ASSIGNMENT:
List every interval that the forum post below on semi-bounded intervals in mid-rad form writes in square brackets.

DOCUMENT SECTION:
Fw: A question Level 1 <---> level 2 mappings; arithmetic versus applications
(On representing semi-bounded intervals in mid-rad)
Ian McIntsoh wrote:
> For the particular case of [0, +oo], one option would be mid=maxfinite
> and rad=mid, but maybe a better one would be mid=maxfinite/2 (rounded up)
> and rad=mid.
(and similar proposals for [a, +oo] with a>0)
The problem with this approach is that containment is lost. This would
become painfully obvious if the result is converted to a type with a
larger exponent range and the computation allowed to proceed...
Chenyi Hu wrote:
> When one endpoint of an interval [a,b] is unbounded, would left-rad
> and right-rad be helpful?
Yes, this form (preferred by mechanical drafting people) would work,
if you stretch the meaning of "mid", by picking "mid" to be near the
endpoint with the smallest magnitude, and using a small exact value
for the corresponding side-radius. The other endpoint (say sup) is
then (inf+lrad)+(sup-(inf+lrad)) which can recover sup exactly by
choosing lrad to be such that no power-of-base is crossed by the
central addition. For example, if inf and sup are both positive, we
can use mid=inf and rad=sup-inf. Even if rad equals sup (because inf
was so small), sup can be recovered because in that case sup+inf = sup
(in terms of FP arithmetic, not Real arithmetic).

EXTRACTED MATERIAL:
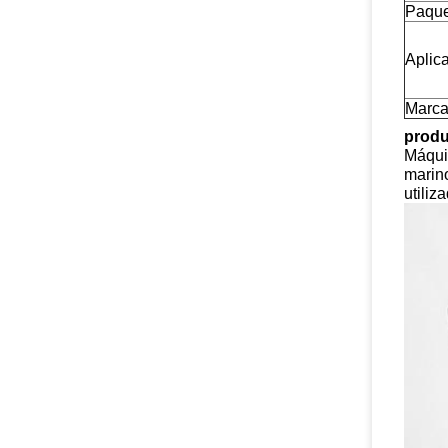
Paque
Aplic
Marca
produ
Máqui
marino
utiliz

* * *

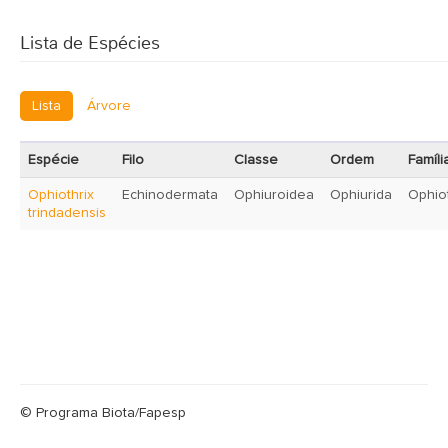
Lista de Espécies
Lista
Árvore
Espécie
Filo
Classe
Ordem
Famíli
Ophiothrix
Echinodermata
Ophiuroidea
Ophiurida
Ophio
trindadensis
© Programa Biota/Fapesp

ANSWER FOR THIS EXERCISE:
[0, +oo]
[a, +oo]
[a,b]